授乳によるヒト免疫不全ウイルス1型(HIV-1)の母子感染を減らす効果的な対策が、貧困国で緊急に求められている。米国・ジョンズホプキンス大学ブルームバーグ公衆衛生大学院のNewton I. Kumwenda氏らは、乳児に対する抗レトロウイルス薬の予防的投与の効果を検証した結果、ネビラピン(商品名:ビラミューン)またはネビラピン+ジドブジン(商品名:コンビビル、レトロビルカプセル)の長期投与によって、乳児のHIV-1感染症を有意に減らすことができると報告した。NEJM誌2008年7月10日号(オンライン版2008年6月4日号)より。
マラウイ共和国のHIV 感染女性の乳児で比較試験
世界最貧国の一つであるアフリカのマラウイ共和国で、同国最大の都市Blantyreに居住し、子供を母乳で育てるHIV-1感染女性を無作為第III相試験に登録。乳児は出生した時点で下記3つの投薬計画の1つに無作為に割り付けた。
(1)ネビラピン単回投与と1週のジドブジン投与(対照群)
(2)(1)に加えて、ネビラピン連日予防的投与を14週間に延長(長期ネビラピン群)

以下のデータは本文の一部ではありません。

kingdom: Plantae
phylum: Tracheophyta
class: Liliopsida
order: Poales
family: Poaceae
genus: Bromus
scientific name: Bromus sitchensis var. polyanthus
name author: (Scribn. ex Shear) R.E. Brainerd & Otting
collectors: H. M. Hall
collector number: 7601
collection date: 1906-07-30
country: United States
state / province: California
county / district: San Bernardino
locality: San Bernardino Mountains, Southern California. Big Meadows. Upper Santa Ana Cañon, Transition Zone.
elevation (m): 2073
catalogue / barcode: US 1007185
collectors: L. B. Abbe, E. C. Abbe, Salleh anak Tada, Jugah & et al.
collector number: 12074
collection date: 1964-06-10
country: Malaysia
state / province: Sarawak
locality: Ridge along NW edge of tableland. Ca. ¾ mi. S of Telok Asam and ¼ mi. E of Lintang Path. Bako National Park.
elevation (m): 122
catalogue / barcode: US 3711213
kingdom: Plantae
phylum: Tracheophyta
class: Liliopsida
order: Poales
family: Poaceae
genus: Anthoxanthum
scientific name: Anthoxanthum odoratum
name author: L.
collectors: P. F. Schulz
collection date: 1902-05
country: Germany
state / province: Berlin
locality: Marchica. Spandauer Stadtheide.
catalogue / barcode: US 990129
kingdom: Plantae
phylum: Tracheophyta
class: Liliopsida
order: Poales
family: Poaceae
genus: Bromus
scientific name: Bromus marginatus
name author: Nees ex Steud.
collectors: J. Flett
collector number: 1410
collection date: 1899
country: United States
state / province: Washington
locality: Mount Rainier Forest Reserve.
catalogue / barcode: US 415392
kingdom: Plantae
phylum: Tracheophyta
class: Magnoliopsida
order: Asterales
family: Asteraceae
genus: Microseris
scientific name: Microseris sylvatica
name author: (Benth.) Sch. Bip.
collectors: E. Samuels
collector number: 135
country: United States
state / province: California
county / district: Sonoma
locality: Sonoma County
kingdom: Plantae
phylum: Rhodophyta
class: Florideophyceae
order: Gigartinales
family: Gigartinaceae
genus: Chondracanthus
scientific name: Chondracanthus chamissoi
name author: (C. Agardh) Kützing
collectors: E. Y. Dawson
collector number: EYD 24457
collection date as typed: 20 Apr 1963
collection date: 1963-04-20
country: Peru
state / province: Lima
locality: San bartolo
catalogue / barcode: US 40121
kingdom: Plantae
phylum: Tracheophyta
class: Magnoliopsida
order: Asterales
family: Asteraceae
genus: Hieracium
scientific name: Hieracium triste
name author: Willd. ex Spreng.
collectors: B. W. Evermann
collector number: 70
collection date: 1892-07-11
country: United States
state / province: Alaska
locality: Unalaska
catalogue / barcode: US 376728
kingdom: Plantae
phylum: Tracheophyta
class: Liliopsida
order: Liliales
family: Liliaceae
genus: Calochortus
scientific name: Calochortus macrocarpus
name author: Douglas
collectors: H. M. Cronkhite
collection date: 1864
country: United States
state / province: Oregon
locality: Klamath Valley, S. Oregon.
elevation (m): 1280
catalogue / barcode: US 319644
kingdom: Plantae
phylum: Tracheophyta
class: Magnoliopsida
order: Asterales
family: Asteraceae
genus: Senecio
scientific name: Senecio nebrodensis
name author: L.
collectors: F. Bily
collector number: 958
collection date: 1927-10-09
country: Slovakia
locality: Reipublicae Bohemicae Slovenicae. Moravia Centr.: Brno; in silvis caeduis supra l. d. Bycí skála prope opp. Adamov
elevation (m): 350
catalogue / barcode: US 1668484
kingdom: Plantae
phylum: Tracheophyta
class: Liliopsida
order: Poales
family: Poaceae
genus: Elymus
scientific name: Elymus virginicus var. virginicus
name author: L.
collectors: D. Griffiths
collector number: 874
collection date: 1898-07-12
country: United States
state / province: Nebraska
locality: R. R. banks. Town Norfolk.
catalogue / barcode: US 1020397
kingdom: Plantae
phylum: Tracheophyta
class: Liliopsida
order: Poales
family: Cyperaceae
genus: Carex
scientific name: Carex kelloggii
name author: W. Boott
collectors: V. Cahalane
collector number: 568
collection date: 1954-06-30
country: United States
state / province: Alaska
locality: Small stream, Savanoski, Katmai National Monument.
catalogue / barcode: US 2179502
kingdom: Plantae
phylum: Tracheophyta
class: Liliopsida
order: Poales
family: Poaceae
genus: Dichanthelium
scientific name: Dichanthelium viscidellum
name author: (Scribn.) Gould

(3)(2)に加えてジドブジンの連日予防的投与も14週間に延長(長期二重予防群)
対象児は出生時、DNAポリメラーゼ連鎖反応法でHIV-1陰性だった者。その後のHIV-1感染症のリスクをKaplan-Meier分析によって評価した。対象児は3,016例。主要エンドポイントは9ヵ月時点におけるHIV-1推定感染率。
長期予防投与でHIV-1推定感染率はほぼ半減
対照群は、生後18ヵ月~6週間のHIV-1感染率が一貫して高かった。
9ヵ月時点推定感染率は、対照群10.6%、長期ネビラピン群5.2%(P<0.001)、長期二重予防群6.4%(P = 0.002)。2つの長期予防群に有意差はなく、長期に予防的に投与することで、感染率が有意に減っていた。
各群間の授乳頻度に有意差はない。
有害事象に関しては、長期二重予防群の乳児に、試験薬に関連すると思われる事象(主に好中球減少症)の件数が有意に増加していることがみられている。